**Passage for review**
23. The method according to claim 10, wherein in the obtaining step, the second sensor senses the first parameter, the second sensor outputs being less accurate than the corresponding first sensor outputs.
24. The method according to claim 23, further comprising the steps of inputting to the neural network an output of the second sensor after the training step, and the neural network in response to the inputting step determining a corresponding output of the first sensor, the determined first sensor output having greater accuracy than the second sensor output.
25. The method according to claim 10, wherein in the obtaining step, the second sensor senses the first parameter, the second sensor outputs having less resolution than the corresponding first sensor outputs.
26. The method according to claim 25, further comprising the steps of inputting to the neural network an output of the second sensor after the training step, and the neural network in response to the inputting step determining a corresponding output of the first sensor, the determined first sensor output having greater resolution than the second sensor output.
27. The method according to claim 10, wherein in the obtaining step, the second sensor is disposed in a shallower portion of the well than the first sensor.
28. The method according to claim 27, wherein in the obtaining step, the second sensor is disposed below a portion of the well affected by surface temperature.
29. The method according to claim 27, wherein in the obtaining step, the training data sets further include outputs of at least one third sensor at the earth's surface, data indicative of a position of a flow control device in the well for each corresponding first, second and third sensor output, and data indicative of a flow restriction through a choke for each corresponding first, second and third sensor output.

(Keypoint coordinate data listing)

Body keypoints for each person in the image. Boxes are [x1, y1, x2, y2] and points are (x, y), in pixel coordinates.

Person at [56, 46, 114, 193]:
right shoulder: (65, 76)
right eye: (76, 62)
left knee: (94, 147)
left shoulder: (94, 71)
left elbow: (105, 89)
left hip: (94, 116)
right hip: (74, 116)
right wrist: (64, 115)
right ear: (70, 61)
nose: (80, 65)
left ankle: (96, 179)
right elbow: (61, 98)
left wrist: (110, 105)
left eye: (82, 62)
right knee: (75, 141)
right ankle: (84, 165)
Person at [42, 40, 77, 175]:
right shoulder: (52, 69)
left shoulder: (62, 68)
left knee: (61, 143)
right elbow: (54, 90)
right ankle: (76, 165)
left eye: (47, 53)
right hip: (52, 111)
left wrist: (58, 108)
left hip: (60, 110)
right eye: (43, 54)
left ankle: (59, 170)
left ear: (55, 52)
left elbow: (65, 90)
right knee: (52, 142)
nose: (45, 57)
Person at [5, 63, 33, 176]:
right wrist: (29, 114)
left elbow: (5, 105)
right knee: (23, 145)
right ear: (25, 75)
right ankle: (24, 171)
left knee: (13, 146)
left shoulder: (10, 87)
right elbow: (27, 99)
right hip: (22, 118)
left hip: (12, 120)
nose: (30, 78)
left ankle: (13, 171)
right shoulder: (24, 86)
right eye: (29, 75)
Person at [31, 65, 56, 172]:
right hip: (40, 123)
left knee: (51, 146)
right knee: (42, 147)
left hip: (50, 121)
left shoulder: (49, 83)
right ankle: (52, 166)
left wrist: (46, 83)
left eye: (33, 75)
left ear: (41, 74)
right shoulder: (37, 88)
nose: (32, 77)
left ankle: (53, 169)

--

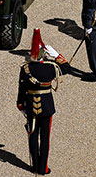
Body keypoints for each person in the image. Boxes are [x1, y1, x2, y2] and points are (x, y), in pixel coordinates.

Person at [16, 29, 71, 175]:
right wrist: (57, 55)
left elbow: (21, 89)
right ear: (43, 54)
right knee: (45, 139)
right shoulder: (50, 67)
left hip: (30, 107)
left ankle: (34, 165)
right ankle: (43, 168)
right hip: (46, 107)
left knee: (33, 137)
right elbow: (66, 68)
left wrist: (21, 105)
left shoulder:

**Work to complete**
1. Duplicate, word for word, the part of the patent claims that opens with the words containing "28. The method" and closes with "by surface temperature.".
2. In the patent claims, where does claim 28 say the second sensor is disposed?
The listing has no connection to the patent claims.

**Responses to the tasks**
1.
28. The method according to claim 27, wherein in the obtaining step, the second sensor is disposed below a portion of the well affected by surface temperature.

2. Below a portion of the well affected by surface temperature.